ObjectiveTo compare the efficacy and safety of perampanel (PER) and oxcarbazepine (OXC) monotherapy in the treatment of newly diagnosed focal epilepsy in adults. Methods A total of 62 adult patients with focal epilepsy, aged 18~79 years old, with an average age of (40.53±16.69) years, were enrolled from Qingyuan People’s Hospital between August 2021 and October 2022 and randomly divided into PER group and OXC groups. Both groups were followed up for 12 months and assessed for seizure free rate, effective rate, drug retention rate, and adverse reactions at 3, 6, and 12th months. ResultsThe results showed that the seizure free rate, effective rate, and drug retention rate in the PER group were 62.5%, 71.9% and 87.5% at 3 months, respectively, and 53.1%, 65.6% and 75.0% at 6 months respectively. In the OXC group, the seizure free rate, effective rate, and drug retention rate were 70.0%, 86.7%, and 93.3% at 3 months, respectively, and 66.7%, 73.3% and 83.3% at 6 months, respectively.

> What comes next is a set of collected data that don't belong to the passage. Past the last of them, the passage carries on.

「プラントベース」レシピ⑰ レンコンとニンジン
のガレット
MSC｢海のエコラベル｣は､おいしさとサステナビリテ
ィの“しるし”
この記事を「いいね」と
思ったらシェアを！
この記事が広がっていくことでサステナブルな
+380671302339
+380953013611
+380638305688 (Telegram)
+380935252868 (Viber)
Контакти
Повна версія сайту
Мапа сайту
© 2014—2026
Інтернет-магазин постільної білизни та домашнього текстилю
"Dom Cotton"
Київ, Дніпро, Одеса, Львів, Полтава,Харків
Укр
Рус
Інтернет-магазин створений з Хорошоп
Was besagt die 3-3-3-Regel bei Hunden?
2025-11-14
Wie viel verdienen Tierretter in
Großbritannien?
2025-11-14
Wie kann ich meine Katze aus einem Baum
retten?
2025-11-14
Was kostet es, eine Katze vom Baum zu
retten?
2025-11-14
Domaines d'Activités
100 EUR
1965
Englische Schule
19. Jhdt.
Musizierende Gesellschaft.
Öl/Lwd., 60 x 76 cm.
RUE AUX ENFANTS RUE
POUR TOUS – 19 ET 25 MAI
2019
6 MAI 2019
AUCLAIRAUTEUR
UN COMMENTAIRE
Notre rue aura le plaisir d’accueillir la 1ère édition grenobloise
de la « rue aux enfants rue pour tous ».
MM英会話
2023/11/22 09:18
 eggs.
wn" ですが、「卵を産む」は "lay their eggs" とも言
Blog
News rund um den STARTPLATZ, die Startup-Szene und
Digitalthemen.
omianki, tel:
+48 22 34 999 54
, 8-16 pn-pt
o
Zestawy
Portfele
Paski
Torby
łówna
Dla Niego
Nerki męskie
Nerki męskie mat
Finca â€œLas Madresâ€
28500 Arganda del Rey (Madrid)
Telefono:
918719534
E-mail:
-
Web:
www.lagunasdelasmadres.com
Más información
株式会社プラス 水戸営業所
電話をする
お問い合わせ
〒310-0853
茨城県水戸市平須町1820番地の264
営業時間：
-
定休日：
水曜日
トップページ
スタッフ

At 12 months, the seizure free rate, effective rate and retention rate of the PER group were 43.8%, 46.9%, and 53.1%, respectively; The seizure free rate, effective rate, and retention rate of OXC group were 66.7%, 66.7%, and 70.0%, respectively. The incidence of adverse reactions in the PER group and OXC group was 15.6% and 16.7%, respectively. The most common adverse reactions in both groups were dizziness and drowsiness, with no serious adverse events. ConclusionPER and OXC monotherapy demonstrated similar efficacy and safety in the treatment of newly diagnosed adult focal epilepsy, and both drugs can be used as safe and effective treatment options.